12 CFR 560.110 - Most favored lender usury preemption.
(a) Definition. The term “interest” as used in 12 U.S.C. 1463(g) includes any payment compensating a creditor or prospective creditor for an extension of credit, making available of a line of credit, or any default or breach by a borrower of a condition upon which credit was extended. It includes, among other things, the following fees connected with credit extension or availability: numerical periodic rates, late fees, not sufficient funds (NSF) fees, overlimit fees, annual fees, cash advance fees, and membership fees. It does not ordinarily include appraisal fees, premiums and commissions attributable to insurance guaranteeing repayment of any extension of credit, finders' fees, fees for document preparation or notarization, or fees incurred to obtain credit reports.
(b) Authority. A savings association located in a state may charge interest at the maximum rate permitted to any state-chartered or licensed lending institution by the law of that state. If state law permits different interest charges on specified classes of loans, a federal savings association making such loans is subject only to the provisions of state law relating to that class of loans that are material to the determination of the permitted interest.

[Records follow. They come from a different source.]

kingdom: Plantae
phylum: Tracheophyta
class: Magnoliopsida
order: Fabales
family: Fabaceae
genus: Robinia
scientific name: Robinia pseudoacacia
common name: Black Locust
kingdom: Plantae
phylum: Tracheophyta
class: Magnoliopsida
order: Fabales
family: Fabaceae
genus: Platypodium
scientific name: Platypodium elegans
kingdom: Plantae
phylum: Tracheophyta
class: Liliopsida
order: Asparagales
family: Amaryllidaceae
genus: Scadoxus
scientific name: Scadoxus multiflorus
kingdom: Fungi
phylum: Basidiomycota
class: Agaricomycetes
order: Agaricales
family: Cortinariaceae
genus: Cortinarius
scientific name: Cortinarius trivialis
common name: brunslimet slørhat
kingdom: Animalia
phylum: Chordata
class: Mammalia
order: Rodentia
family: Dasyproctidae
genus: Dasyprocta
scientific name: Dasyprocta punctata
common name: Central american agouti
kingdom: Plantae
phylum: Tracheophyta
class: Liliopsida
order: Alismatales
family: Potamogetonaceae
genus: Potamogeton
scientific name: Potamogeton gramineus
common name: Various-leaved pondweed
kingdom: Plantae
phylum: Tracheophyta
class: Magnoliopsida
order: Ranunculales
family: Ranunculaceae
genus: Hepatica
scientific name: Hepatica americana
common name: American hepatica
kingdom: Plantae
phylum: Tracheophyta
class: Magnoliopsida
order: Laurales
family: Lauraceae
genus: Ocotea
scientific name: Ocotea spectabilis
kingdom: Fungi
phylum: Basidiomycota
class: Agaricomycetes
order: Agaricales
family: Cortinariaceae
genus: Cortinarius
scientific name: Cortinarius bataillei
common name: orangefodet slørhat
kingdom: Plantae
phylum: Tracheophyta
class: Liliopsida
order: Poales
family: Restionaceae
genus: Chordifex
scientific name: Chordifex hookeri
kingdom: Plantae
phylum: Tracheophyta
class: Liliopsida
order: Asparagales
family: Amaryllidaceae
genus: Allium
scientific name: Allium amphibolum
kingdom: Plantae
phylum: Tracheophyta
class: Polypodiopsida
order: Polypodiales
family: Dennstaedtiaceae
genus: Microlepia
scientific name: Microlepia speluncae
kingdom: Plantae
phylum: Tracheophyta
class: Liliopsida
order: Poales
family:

For example, a federal savings association may lawfully charge the highest rate permitted to be charged by a state-licensed small loan company, without being so licensed, but subject to state law limitations on the size of loans made by small loan companies. Except as provided in this paragraph, the applicability of state law to Federal savings associations shall be determined in accordance with § 560.2 of this part. State supervisors determine the degree to which state-chartered savings associations must comply with state laws other than those imposing restrictions on interest, as defined in paragraph (a) of this section.
(c) Effect on state definitions of interest. The Federal definition of the term “interest” in paragraph (a) of this section does not change how interest is defined by the individual states (nor how the state definition of interest is used) solely for purposes of state law. For example, if late fees are not “interest” under state law where a savings association is located but state law permits its most favored lender to charge late fees, then a savings association located in that state may charge late fees to its intrastate customers. The savings association may also charge late fees to its interstate customers because the fees are interest under the Federal definition of interest and an allowable charge under state law where the savings association is located. However, the late fees would not be treated as interest for purposes of evaluating compliance with state usury limitations because state law excludes late fees when calculating the maximum interest that lending institutions may charge under those limitations.